PAGE TEXT –

Skip to main content

This is a sampling simulator

Project description

samplingsimulatorpy

build codecov Release

Documentation Status

samplingsimulatorpy is a Python package intended to assist those teaching or learning basic statistical inference.

Authors

Name GitHub
Holly Williams hwilliams10
Lise Braaten lisebraaten
Tao Guo tguo9
Yue (Alex) Jiang YueJiangMDSV

Overview

This package allows users to generate virtual populations which can be sampled from in order to compare and contrast sample vs sampling distributions for different sample sizes. The package also allows users to sample from the generated virtual population (or any other population), plot the distributions, and view summaries for the parameters of interest.

Installation:

pip install -i https://test.pypi.org/simple/ samplingsimulatorpy

Function Descriptions

  • generate_virtual_pop creates a virtual population.
    • Inputs : distribution function (i.e. np.random.lognormal, np.random.binomial, etc), the parameters required by the distribution function, and the size of the population.
    • Outputs: the virtual population as a tibble
  • draw_samples generates samples of different sizes
    • Inputs : population to sample from, the sample size, and the number of samples
    • Outputs: returns a tibble with the sample number in one column and value in a second column.
  • plot_sample_hist creates sample distributions for different sample sizes.

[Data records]

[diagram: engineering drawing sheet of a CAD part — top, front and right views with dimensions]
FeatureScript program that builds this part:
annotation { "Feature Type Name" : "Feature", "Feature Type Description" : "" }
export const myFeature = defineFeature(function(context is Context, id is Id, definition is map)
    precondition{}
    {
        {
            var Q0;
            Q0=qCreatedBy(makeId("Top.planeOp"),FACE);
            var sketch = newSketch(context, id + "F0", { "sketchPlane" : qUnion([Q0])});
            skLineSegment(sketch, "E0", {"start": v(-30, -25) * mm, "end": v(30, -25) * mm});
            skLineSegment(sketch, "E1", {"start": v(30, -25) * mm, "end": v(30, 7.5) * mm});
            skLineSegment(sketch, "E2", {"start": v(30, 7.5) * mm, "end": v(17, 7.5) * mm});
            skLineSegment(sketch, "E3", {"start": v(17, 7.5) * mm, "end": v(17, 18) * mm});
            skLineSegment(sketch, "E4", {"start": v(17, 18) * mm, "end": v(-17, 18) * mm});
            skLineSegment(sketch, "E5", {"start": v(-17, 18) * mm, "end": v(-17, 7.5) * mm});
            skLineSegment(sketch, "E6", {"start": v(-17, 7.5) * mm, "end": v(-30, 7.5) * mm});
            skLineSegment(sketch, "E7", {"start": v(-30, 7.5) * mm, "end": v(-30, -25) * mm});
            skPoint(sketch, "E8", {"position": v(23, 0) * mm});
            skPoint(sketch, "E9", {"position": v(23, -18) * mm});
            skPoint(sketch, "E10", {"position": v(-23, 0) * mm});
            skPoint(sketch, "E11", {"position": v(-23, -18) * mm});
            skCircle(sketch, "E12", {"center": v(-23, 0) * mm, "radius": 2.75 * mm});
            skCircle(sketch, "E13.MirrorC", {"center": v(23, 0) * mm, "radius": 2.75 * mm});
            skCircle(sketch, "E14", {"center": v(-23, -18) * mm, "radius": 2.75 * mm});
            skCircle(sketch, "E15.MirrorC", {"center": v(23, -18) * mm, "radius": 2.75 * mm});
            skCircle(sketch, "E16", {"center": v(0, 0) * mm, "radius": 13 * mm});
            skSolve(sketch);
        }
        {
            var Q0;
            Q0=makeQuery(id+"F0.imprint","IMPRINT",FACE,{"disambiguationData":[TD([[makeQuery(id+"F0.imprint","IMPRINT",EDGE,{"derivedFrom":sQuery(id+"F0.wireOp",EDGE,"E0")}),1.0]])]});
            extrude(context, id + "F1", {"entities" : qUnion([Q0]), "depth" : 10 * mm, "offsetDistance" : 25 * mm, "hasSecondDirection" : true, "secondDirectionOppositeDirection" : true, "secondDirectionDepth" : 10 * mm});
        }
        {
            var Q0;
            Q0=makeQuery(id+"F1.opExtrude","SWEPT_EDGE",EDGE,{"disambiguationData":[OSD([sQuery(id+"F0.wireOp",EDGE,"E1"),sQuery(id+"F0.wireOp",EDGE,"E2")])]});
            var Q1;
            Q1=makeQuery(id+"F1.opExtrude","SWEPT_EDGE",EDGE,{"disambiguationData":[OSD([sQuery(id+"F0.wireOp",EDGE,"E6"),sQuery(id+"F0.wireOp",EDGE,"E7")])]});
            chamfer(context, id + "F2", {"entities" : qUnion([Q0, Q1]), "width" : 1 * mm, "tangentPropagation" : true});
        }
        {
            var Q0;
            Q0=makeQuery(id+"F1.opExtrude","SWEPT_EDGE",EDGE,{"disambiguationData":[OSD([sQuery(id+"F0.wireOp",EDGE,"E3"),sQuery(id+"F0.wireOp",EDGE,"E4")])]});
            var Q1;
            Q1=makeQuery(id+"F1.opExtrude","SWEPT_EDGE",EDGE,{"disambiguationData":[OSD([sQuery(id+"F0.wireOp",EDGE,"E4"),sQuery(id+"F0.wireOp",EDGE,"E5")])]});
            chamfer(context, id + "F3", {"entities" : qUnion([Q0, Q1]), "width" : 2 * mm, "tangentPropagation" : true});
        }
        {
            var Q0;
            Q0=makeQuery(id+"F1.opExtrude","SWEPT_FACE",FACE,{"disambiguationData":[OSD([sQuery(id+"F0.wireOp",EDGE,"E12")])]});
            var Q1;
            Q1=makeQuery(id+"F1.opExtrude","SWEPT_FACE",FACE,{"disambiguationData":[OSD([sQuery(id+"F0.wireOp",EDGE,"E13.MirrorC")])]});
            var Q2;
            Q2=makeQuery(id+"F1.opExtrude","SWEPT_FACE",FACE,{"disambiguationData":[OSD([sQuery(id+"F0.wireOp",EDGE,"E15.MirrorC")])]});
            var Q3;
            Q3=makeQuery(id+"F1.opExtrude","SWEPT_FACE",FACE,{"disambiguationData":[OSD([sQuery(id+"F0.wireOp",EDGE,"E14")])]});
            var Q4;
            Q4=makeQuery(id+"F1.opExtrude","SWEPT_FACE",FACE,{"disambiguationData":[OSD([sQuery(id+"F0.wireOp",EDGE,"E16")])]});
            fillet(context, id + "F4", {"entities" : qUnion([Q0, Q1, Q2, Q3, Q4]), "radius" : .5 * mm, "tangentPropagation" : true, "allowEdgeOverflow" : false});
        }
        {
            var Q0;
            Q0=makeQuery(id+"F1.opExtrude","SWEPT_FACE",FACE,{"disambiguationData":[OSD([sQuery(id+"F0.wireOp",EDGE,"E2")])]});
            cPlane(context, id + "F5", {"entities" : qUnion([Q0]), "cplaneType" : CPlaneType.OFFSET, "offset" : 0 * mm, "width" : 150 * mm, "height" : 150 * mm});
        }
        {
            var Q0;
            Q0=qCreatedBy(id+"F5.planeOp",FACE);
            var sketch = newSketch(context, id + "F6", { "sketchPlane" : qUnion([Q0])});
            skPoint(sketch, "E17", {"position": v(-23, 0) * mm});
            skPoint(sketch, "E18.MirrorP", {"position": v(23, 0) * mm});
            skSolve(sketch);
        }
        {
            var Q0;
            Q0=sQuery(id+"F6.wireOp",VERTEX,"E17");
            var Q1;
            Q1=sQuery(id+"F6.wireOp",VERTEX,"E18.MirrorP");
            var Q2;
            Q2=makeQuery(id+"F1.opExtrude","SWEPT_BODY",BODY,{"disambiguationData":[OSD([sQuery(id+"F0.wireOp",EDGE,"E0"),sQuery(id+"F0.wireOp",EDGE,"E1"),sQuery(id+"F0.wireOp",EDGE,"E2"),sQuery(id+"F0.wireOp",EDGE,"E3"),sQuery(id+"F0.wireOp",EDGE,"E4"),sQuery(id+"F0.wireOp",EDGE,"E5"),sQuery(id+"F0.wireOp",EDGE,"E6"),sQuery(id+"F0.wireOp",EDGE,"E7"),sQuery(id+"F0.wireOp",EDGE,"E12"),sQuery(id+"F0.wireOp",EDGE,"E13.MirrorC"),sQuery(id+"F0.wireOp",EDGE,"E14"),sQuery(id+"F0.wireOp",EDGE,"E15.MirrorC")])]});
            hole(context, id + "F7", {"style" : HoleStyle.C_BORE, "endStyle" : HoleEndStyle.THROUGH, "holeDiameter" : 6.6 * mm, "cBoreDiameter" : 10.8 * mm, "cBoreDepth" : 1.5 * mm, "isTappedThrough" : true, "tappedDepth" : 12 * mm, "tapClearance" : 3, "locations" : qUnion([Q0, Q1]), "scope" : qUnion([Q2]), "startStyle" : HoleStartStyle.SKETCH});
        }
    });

WHAT IS NEEDED – Rename "Python package" to "Python library" in the page text and give the passage from "build codecov Release" up to and including "basic statistical inference." with that change.

CORRECT ANSWER –
build codecov Release

Documentation Status

samplingsimulatorpy is a Python library intended to assist those teaching or learning basic statistical inference.